Some of the poems in “Poets for Corbyn” are clear and concise, but with irony spreading like tattoos, as in Helen Ivory’s “Doll Hospital at the Top of the Hill”:
“Take her to the doll hospital;
restring the limbs with slipknots
fill the skull with lint
clean out the craze lines on her face
and paint on a 1940s smile.”
Some of the poems are painfully forthright. Reminding me of the ruined hopes of George McGovern’s 1972 US Presidential campaign, is Andy Jackson’s “Unelectable”:
“I represent the things you want but cannot say,
the ideology of why the hell not; socialism redux,
neither new nor old, not clean or compromised
but human to its heart, and that could be enough.”

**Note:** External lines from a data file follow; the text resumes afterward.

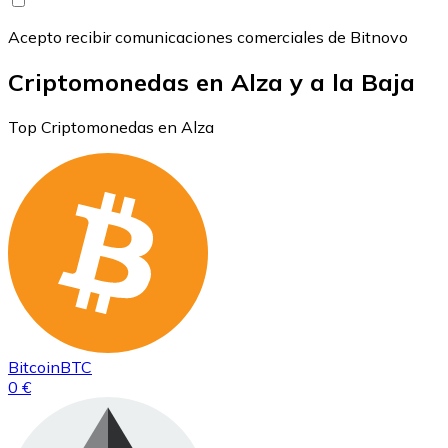
Acepto recibir comunicaciones comerciales de Bitnovo
Criptomonedas en Alza y a la Baja
Top Criptomonedas en Alza
Bitcoin
BTC
0 €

Of course, in 1972, the human heart was not enough. Will it ever be enough? A heart needs a voice, as illustrated in Nicholas Murray’s “J. C.”:
“Corbyn’s no knight in shining vest,
or bright Messiah from the West
but someone who has found a way to voice
a fractured country’s need for choice,
to say we’ll make another kind of noise:
That “No way!” is a call for solidarity, expanded upon in Erik Kennedy’s (long-titled) “Growing Fears That the Leadership Contest Has Been Hijacked by Far-Left Infiltrators”:
“and if in your entire life
no-one to identify with
who wasn’t first and last
a danger to the good
through well-meaning compromise,
if you can agree to this,
resignedly but definitely,
you might be a socialist.”
The austerity buzzword is taken down by Becky Cherriman’s “Austerity”:
“Hear it scutter
along the guttering of offices
in the bins behind Waitrose,
the thorned bushes at the playground’s edge –
a language devised by the high-born
to parch the lips of those with less.”
In place of austerity, Josephine Corcoran suggests a “Coat” of hope:
“A woman filled with the gladness of living
refused to be suspicious of hope….
Deep inside the coat,
the woman held on to the goodness of people.”
And of opposing viewpoints, the kind that lead to divorce? From Erin Belieu’s “Poem of Philosophical and Parental Conundrums Written in An Election Year”:
“And that’s what you call the realpolitik in action
when it comes to divorce, wherein the rubber hits
the ‘blended’ family’s road. But since I’m not…
…and I’m thinking
maybe I got it right this time…
…the obstinate and beautiful mystery
that every soul ends up being to every other.”
The poems in “Poets for Corbyn” are unified by their call for solidarity in support of a purposeful cause. For that call to be successful, the politics must not be subsumed by the poetics. There is tension here, no doubt. Woody’s machined message was made to defy backstabbing political machinations. At the same time, real machines made real weapons used in a real war, and a military industrial complex prevailed. But Woody knew that, even as Marcus does. “What did you learn in school today?” Tom Paxton sang.
Over at Berfrois, readers may download for free an electronic copy of “Poets for Corbyn.” There are several covers readers may choose from; I liked the one with the blue bicycle.
“Poets for Corbyn”, edited by Russell Bennetts, Pendant Publishing, London, UK, 2015. ISBN 978-09928034-5-2. V2.0. 34 pages, with poems by Tom Pickard, Michael Rosen, Pascale Petit, Ian Birchall, Michael Schmidt, Marion McCready, Nick Telfer, Rory Waterman, Helen Ivory, Iain Galbraith, Andy Jackson, Nicholas Murray, Alec Finlay, Erik Kennedy, Ian Pindar, Becky Cherriman, Josephine Corcoran, Natalie Chin, Ernest Schonfield, and Erin Belieu. Covers by Evan Johnston @evn_johnston.